The original course information page lists some calculus and high school physics as prerequisites. In reality the course seemed to operate on two distinct levels. There are two quizzes every week with one week being easier and focusing on pure theoretical understanding, while the second quiz is somewhat and required some mathematical calculation to complete. The harder quizzes look intimidating at first glance but are actually very approachable once you take the time to understand what they are trying to teach. It appears however from discussions on the forums that even this was too much and many students couldn’t complete the harder quizzes, prompting the course organizers to comment that future offerings of this course will likely make a explicit break between an easier, more mainstream version, and a harder one requiring more mathematical knowledge.

For my part, while I did eventually complete everything, I couldn’t have done it without checking the forums. One reason is that my mathematics were rusty. But the main thing is that the quizzes ask to think like a physicist and that’s something that I’ve never developed. Rather than asking you to memorize formulas and apply them, the questions frequently wanted you to figure out the relationships between the variables given from their units and shift the variables around until you get the units and therefore the answer you want. Apparently this is called dimensional analysis.

One small problem that I found annoying is that the quizzes explicitly asked you to search for essential pieces of information yourself on the Internet, for example, what is the mass of the Earth? What is the mass of Mount Everest? What is the energy of the w boson? Given that different sources may give slightly different values, this made the search aggravating. They should just have bitten the bullet and given the values themselves. Eventually they did add a glossary and included a ton of extra information but it would have been nice for the course list such useful information early on. People like me who haven’t studied physics in more than a decade need some reminding that a Joule is the same as 1 kg·m2/s2 and a Watt is a Joule / s. There were also some tricky problems with rounding the answers in just the right way and presenting the answers in the correct format with scientific format so that the grading script would parse them correctly.

Still the intent of the quizzes is clear and I really liked how they tried to encourage students to think more about the subject matter being taught. As I understand it, the quizzes were entirely done by the course’s TA, Brian Henning. He even made a series of videos himself to help students with the harder quizzes and explain the mindset behind them. Unfortunately while his enthusiasm is certainly laudable, I didn’t find those videos particularly useful.

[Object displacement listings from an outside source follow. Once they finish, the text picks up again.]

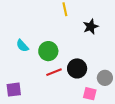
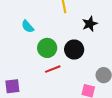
cyan semicircle: (22, 46) -> (28, 27), moved
black circle: (77, 68) -> (74, 49), moved

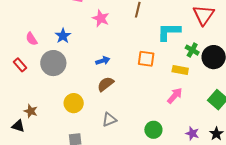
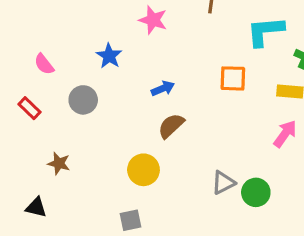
blue star: (63, 36) -> (109, 56), moved
gray circle: (53, 63) -> (83, 100), size x0.7
yellow circle: (74, 103) -> (143, 170), moved
brown star: (31, 111) -> (59, 163), moved
gray triangle: (109, 120) -> (223, 183), moved

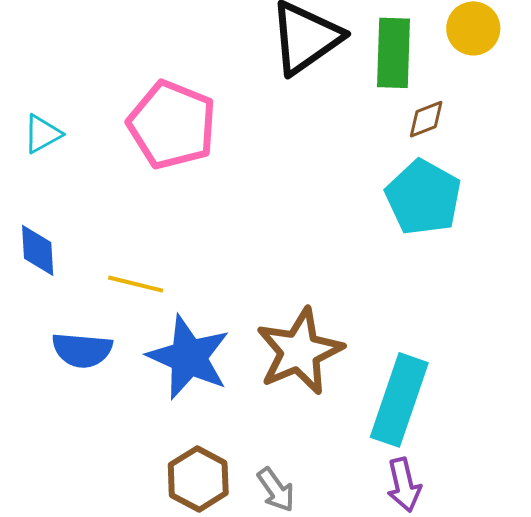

I did learn a great deal from this course. It’s great to finally have some concrete understanding of what is really meant by terms like Higgs bosons and dark energy etc. I was also interested in the details of how the physicists actually do their experiments and the thought processes behind them. One subtext throughout the course is a plea for public support for big, and necessarily expensive, science projects. It may seem somewhat self-interested of the course organizers, but it’s a cause that I support so I’m all for it.

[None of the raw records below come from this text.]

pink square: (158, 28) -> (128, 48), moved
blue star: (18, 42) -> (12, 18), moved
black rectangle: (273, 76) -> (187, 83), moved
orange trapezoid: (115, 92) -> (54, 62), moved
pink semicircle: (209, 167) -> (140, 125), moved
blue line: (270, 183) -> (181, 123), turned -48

One thing that does worry me is how little concepts like dark matter and dark energy are really understood. Despite all the time the course spent on these topics, they really come down to saying that because of so-and-so gravitational effects and other observations, we can infer that something is there. But they’re called dark precisely because nothing else is known about them beyond this. For this reason, it’s seems odd to me to teach them as accepted science. It seems to me, it could be equally likely that someone would come up with a new explanation for these observed phenomena that wouldn’t necessitate the presence of huge, invisible stuff in space. But overall, it’s a great course that I highly recommend to anyone interested in the topic.